14.1 Any notice required or permitted to be given by the parties under the terms of the Contract shall be in writing in English and shall be sent to the last known address of the recipient party.

14.2 Notices sent by post shall be deemed to be received after seven (7) days from the dispatch. Notices sent by e-mail, fax or any other equivalent means shall be deemed to be received on the date of the dispatch.

  1. Intellectual Property Rights

17.1 The Buyer acknowledges that the intellectual property rights related to the present Contract remain the sole and exclusive property of the Seller. The intellectual property rights are protected by the Italian law and the international rules.

17.2 The Buyer shall use the intellectual property rights only in accordance with the laws above-mentioned and with any other agreement between the parties.

  1. Information to Data Subjects

In compliance with the Italian Data Protection Code (D.lgs 196/2003), we inform you that your personal information will be recorded and handled for legal, fiscal and commercial purposes. The processing of your personal data may be performed also to send advertising materials or to carry out commercial communication activities related to VETRART di Bagnara  Daniele & C. s.n.c.  services. You are not obliged to give us your personal information. If you do not provide your personal information, it may be impossible for us to refer, respond to, or investigate your complaint or request. This provision does not apply to the processing of personal data perfomed to send advertising materials ot to carry out commercial communication activities. We may share your information with our employees, contractors acting on our behalf, consultants, any public or private authority that must access your data, who are subject to confidentiality agreements, only for the above metioned purposes. Your data may be disseminated through our web site or our publications for commercial reasons. The above mentioned collection and handling of information, which may be automatically processed, will be made using those tools as are appropriate to guarantee its security and confidentiality. The collection and handling of your personal information will run for a period of ten (10) years after the termination of the contractual relationship. After that period the information will be erased.

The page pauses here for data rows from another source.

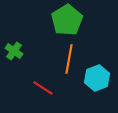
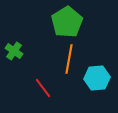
green pentagon: moved 2 px down
cyan hexagon: rotated 15 degrees clockwise
red line: rotated 20 degrees clockwise
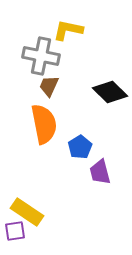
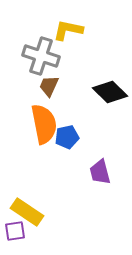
gray cross: rotated 6 degrees clockwise
blue pentagon: moved 13 px left, 10 px up; rotated 20 degrees clockwise
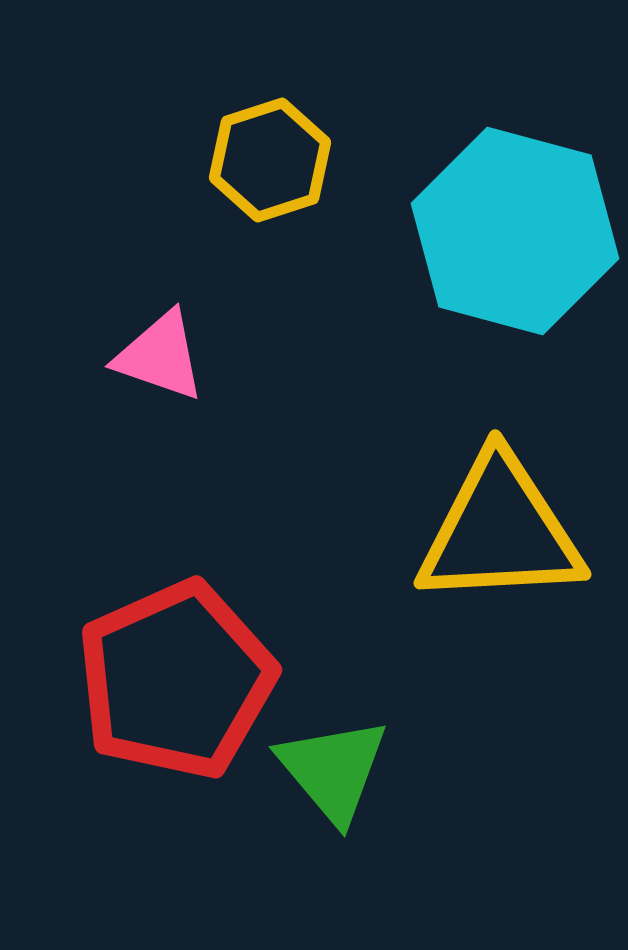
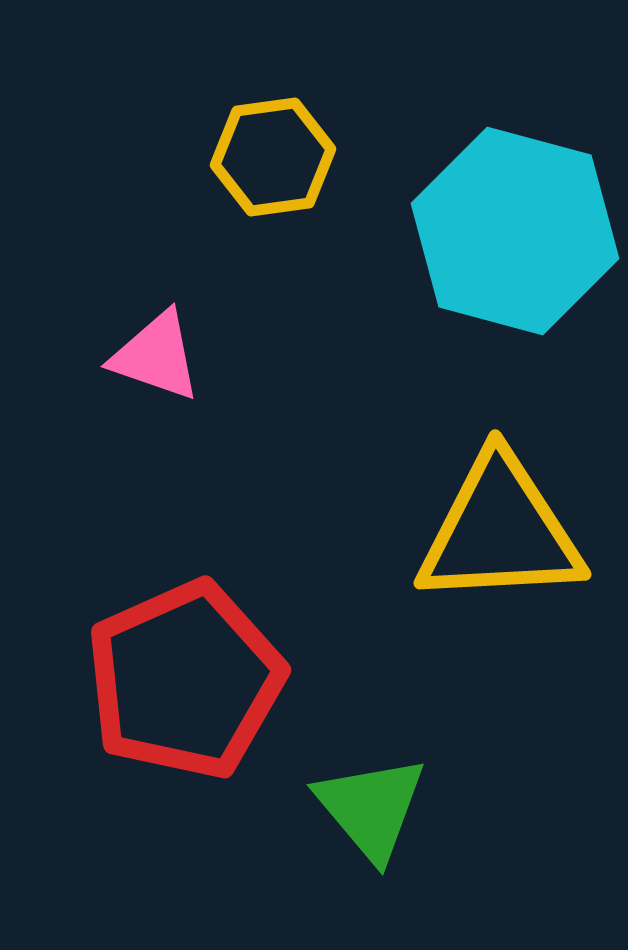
yellow hexagon: moved 3 px right, 3 px up; rotated 10 degrees clockwise
pink triangle: moved 4 px left
red pentagon: moved 9 px right
green triangle: moved 38 px right, 38 px down
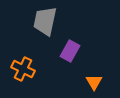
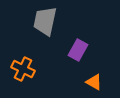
purple rectangle: moved 8 px right, 1 px up
orange triangle: rotated 30 degrees counterclockwise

You are entitled to the rights as per art.7 of Italian Data Protection Code (D.lgs 196/2003) and you may access your personal information to correct, update, rectificate, anonymize, integrate, cancel and/or block it. The Data Controler is. VETRART di Bagnara  Daniele & C. s.n.c., via dei Tulipani, 11 36061 Bassano del Grappa – (VI) – Italy.

  1. (Language)

These General Conditions of Sale are written in Italian and shall be understood as the only authentic text. In the case of translation into other languages, such translations should be considered as mere working papers.